In the first minute of its life, the Byte-cell consists of a single cell of type $1$. Every minute, cell replication occurs: each cell divides into a sequence of at least two cells. As a result of the division, cells of different types may be produced, but the division of a cell of type $k$ always results in the same sequence of cells $H(k) = h_{k,1}, h_{k,2}, \dots, h_{k,l_k}$. If in the $i$-th minute the Byte-cell consists of a sequence of cells $c_1, c_2, \dots, c_p$, then in the $(i+1)$-th minute it will consist of the sequence of cells formed by concatenating the sequences $H(c_1), H(c_2), \dots, H(c_p)$.

The Byte-cell reaches maturity when its sequence of cells contains a contiguous fragment that is a fixed sequence $S$ of consecutive cells of specific types.

Bytean scientists would like to study the life of the Byte-cell more closely, and in particular, to determine the time that elapses from the beginning of the Byte-cell's life until it reaches maturity.

Input

The first line of input contains two integers $n$ and $m$ ($1 \le n \le 500$, $1 \le m \le 1000$), representing the number of possible cell types and the length of the sequence of cells $S$ that must appear as a contiguous fragment of the Byte-cell's sequence for it to be considered mature, respectively.

This is followed by $n$ lines describing the cell replications: the $i$-th of these lines starts with an integer $l_i$ ($l_i \ge 2$), followed by $l_i$ integers $h_{i,1}, h_{i,2}, \dots, h_{i,l_i}$ ($1 \le h_{i,j} \le n$) representing the sequence $H(i)$. The sum of all values $l_i$ does not exceed $1000$.

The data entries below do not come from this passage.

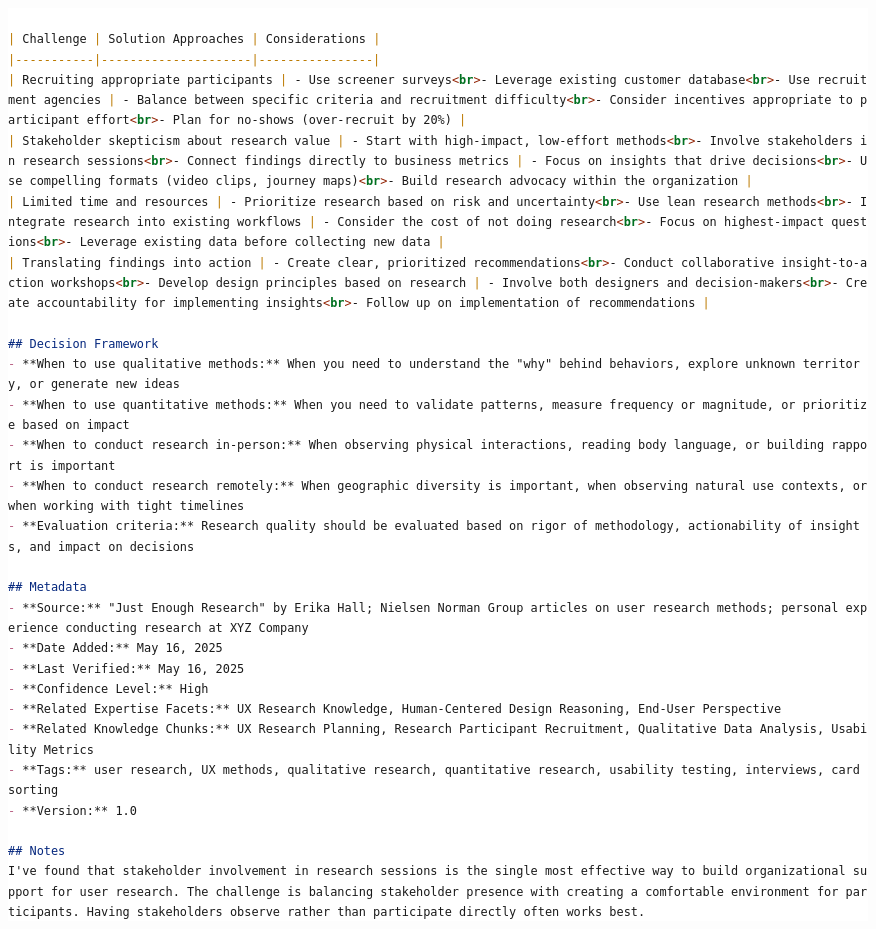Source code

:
 ```markdown

| Challenge | Solution Approaches | Considerations |
|-----------|---------------------|----------------|
| Recruiting appropriate participants | - Use screener surveys<br>- Leverage existing customer database<br>- Use recruitment agencies | - Balance between specific criteria and recruitment difficulty<br>- Consider incentives appropriate to participant effort<br>- Plan for no-shows (over-recruit by 20%) |
| Stakeholder skepticism about research value | - Start with high-impact, low-effort methods<br>- Involve stakeholders in research sessions<br>- Connect findings directly to business metrics | - Focus on insights that drive decisions<br>- Use compelling formats (video clips, journey maps)<br>- Build research advocacy within the organization |
| Limited time and resources | - Prioritize research based on risk and uncertainty<br>- Use lean research methods<br>- Integrate research into existing workflows | - Consider the cost of not doing research<br>- Focus on highest-impact questions<br>- Leverage existing data before collecting new data |
| Translating findings into action | - Create clear, prioritized recommendations<br>- Conduct collaborative insight-to-action workshops<br>- Develop design principles based on research | - Involve both designers and decision-makers<br>- Create accountability for implementing insights<br>- Follow up on implementation of recommendations |

## Decision Framework
- **When to use qualitative methods:** When you need to understand the "why" behind behaviors, explore unknown territory, or generate new ideas
- **When to use quantitative methods:** When you need to validate patterns, measure frequency or magnitude, or prioritize based on impact
- **When to conduct research in-person:** When observing physical interactions, reading body language, or building rapport is important
- **When to conduct research remotely:** When geographic diversity is important, when observing natural use contexts, or when working with tight timelines
- **Evaluation criteria:** Research quality should be evaluated based on rigor of methodology, actionability of insights, and impact on decisions

## Metadata
- **Source:** "Just Enough Research" by Erika Hall; Nielsen Norman Group articles on user research methods; personal experience conducting research at XYZ Company
- **Date Added:** May 16, 2025
- **Last Verified:** May 16, 2025
- **Confidence Level:** High
- **Related Expertise Facets:** UX Research Knowledge, Human-Centered Design Reasoning, End-User Perspective
- **Related Knowledge Chunks:** UX Research Planning, Research Participant Recruitment, Qualitative Data Analysis, Usability Metrics
- **Tags:** user research, UX methods, qualitative research, quantitative research, usability testing, interviews, card sorting
- **Version:** 1.0

## Notes
I've found that stakeholder involvement in research sessions is the single most effective way to build organizational support for user research. The challenge is balancing stakeholder presence with creating a comfortable environment for participants. Having stakeholders observe rather than participate directly often works best.
```
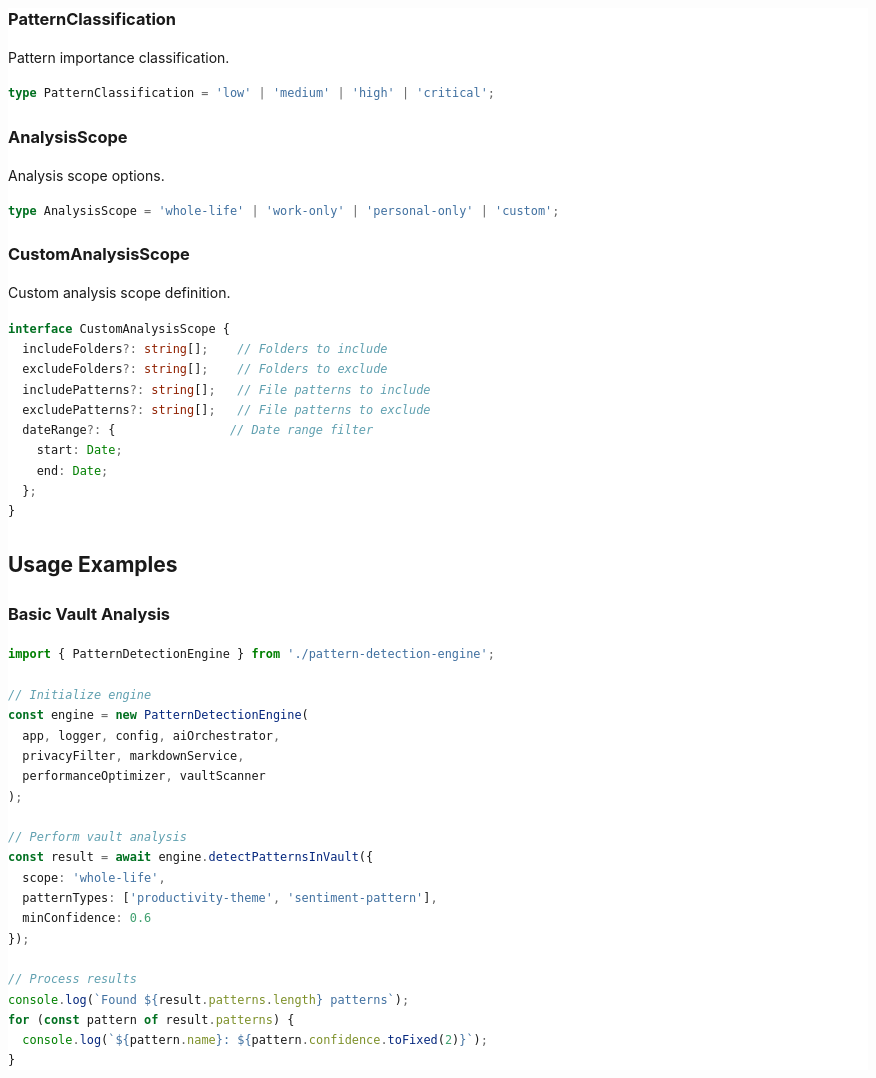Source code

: ### PatternClassification

Pattern importance classification.

```typescript
type PatternClassification = 'low' | 'medium' | 'high' | 'critical';
```

### AnalysisScope

Analysis scope options.

```typescript
type AnalysisScope = 'whole-life' | 'work-only' | 'personal-only' | 'custom';
```

### CustomAnalysisScope

Custom analysis scope definition.

```typescript
interface CustomAnalysisScope {
  includeFolders?: string[];    // Folders to include
  excludeFolders?: string[];    // Folders to exclude
  includePatterns?: string[];   // File patterns to include
  excludePatterns?: string[];   // File patterns to exclude
  dateRange?: {                // Date range filter
    start: Date;
    end: Date;
  };
}
```

## Usage Examples

### Basic Vault Analysis

```typescript
import { PatternDetectionEngine } from './pattern-detection-engine';

// Initialize engine
const engine = new PatternDetectionEngine(
  app, logger, config, aiOrchestrator, 
  privacyFilter, markdownService, 
  performanceOptimizer, vaultScanner
);

// Perform vault analysis
const result = await engine.detectPatternsInVault({
  scope: 'whole-life',
  patternTypes: ['productivity-theme', 'sentiment-pattern'],
  minConfidence: 0.6
});

// Process results
console.log(`Found ${result.patterns.length} patterns`);
for (const pattern of result.patterns) {
  console.log(`${pattern.name}: ${pattern.confidence.toFixed(2)}`);
}
```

The last line contains $m$ integers in the range from $1$ to $n$ representing the types of consecutive cells that make up the sequence $S$.

Output

Your program should output the number of the first minute of the Byte-cell's life in which it reaches maturity. If the Byte-cell never reaches maturity, output $-1$.

Examples

Input 1

3 2
2 2 3
3 1 3 3
2 1 2
3 1

Output 1

3

Note

In the second minute of its life, the Byte-cell consists of the sequence of cells $H(1) = 2, 3$. In the third minute, it takes the form $H(2), H(3) = 1, 3, 3, 1, 2$, and thus reaches maturity because it contains the fragment $S = 3, 1$.